The local rice here really is good though.

I said it in late 2007, all "wealthy" nations are going to need to print more money. Print money and put people to work doing useful things.

Steveo said...

methinks that was some serious uranium and Plutonium being launched from Fuku, tens of tons at least. It showed up in the air testing at many sites, as an engineer with a master degree from Michigan, I did some calcs on the Gov data (before they stopped publishing the data) and the results indicated a massive launch of Uranium and Plutonium

Here is the data.

Anonymous said...


you couldnt make it up!

bravo noda! bravo tepco! bravo bravo, encore encore! just eat it eat it!

Anonymous said...

"This is in response to the detection of radioactive cesium in rice exceeding the national provisional safety limit (500 becquerels/kg) in part of the 2011 rice grown in Fukushima."
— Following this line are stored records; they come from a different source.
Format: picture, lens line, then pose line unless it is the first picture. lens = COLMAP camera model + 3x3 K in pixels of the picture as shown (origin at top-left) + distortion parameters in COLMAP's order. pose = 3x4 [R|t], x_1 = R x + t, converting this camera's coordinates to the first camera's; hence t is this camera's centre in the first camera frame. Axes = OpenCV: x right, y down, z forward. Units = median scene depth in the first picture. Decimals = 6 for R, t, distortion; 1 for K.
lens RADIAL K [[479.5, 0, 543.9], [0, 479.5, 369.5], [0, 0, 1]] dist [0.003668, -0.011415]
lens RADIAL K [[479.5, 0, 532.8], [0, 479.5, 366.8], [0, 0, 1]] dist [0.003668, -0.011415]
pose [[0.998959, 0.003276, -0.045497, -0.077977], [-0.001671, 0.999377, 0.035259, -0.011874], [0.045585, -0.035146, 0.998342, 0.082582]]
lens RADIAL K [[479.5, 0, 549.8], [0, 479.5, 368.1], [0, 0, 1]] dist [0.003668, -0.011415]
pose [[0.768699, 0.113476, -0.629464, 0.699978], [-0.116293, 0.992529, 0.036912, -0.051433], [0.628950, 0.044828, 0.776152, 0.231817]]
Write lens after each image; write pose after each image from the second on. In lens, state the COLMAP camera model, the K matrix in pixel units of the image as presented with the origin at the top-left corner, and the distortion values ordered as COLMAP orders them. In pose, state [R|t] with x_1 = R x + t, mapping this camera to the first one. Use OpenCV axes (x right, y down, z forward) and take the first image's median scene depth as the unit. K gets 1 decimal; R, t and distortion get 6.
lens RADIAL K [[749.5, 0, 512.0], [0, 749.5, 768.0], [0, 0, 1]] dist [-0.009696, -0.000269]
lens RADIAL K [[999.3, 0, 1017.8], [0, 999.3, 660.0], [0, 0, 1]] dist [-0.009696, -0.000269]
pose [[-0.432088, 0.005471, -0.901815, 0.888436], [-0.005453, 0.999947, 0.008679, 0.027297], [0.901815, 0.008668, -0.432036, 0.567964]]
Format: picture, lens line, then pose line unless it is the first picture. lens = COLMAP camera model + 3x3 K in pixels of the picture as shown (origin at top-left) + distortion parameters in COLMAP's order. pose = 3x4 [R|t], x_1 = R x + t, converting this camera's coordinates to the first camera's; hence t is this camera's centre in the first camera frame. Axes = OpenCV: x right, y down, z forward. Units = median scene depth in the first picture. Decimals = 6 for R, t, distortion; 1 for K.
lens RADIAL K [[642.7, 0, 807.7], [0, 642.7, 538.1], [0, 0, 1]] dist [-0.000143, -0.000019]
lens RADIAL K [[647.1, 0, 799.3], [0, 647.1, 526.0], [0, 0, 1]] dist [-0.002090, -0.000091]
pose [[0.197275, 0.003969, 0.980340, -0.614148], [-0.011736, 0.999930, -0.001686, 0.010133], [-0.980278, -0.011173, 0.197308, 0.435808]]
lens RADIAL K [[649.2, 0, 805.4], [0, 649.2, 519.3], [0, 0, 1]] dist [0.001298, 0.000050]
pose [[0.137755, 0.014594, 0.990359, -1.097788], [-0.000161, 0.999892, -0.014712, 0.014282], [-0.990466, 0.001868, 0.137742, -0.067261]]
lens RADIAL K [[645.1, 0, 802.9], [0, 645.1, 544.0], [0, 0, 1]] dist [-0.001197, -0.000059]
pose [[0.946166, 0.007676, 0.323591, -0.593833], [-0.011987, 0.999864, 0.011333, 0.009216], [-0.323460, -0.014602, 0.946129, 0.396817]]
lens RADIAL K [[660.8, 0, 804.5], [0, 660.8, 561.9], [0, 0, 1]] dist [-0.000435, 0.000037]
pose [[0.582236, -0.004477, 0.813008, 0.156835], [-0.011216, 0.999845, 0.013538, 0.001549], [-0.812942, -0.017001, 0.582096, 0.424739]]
^ That right there is the problem. They should be doing it in response to the disaster, not in response to each new discovery of contamination. They've had plenty of chances to cut the problem off at its source, but instead they decide to wait until people are seriously harmed before they do anything about it. Their priorities are all wrong. Prevention is better than cure, better safe than sorry, etc. It's simple logic.

I always remember this story. It's a great example of what people SHOULD be doing.
It's a shame that the mayor didn't live to see his decision save the entire village. Interestingly, his motivation to build the wall was based on his past experience of surviving a tsunami. This highlights the core problem: people need to experience and remember a disaster before they'll attempt any prevention of it. This is why nuclear technology is a danger in the hands of humans.

I laugh (cry?) at people who claim that nuclear energy has a good saftey record. Yeah, only two major irreversible disasters per century! Both have been shown to have affected a large portion of the planet. How much sooner will the entire planet be destroyed if we have two major irreversible disasters every century? I'm even expecting an increase in accidents as people continue to prioritise profits, cut on manufacturing and maintenance costs, and slack on security procedure. There are too many factors that could easily lead to severe accidents. Until we find a sufficient countermeasure to possible accidents, we should not be using the technology. It's too risky.

Atomfritz said...

"That right there is the problem. They should be doing it in response to the disaster, not in response to each new discovery of contamination."

I actually have the impression that they hoped nobody would look into the contamination thing and believe the official tranquilization, so that the covering-up would have a chance to succeed.

And I am happy that this didn't work out.
This clearly shows that the Japanese slowly stop being cattle that mindlessly believe and obey their shepherd.
This makes hopeful. My respect to all these who stand up!

@anon 4:56
I agree with you. However, the Damocles sword of the masses of used nuclear fuel that is being stored "temporarily" all over the world will stay looming above mankind forever (in perspective of human life time). It's finally time to stop producing more of this dangerous stuff.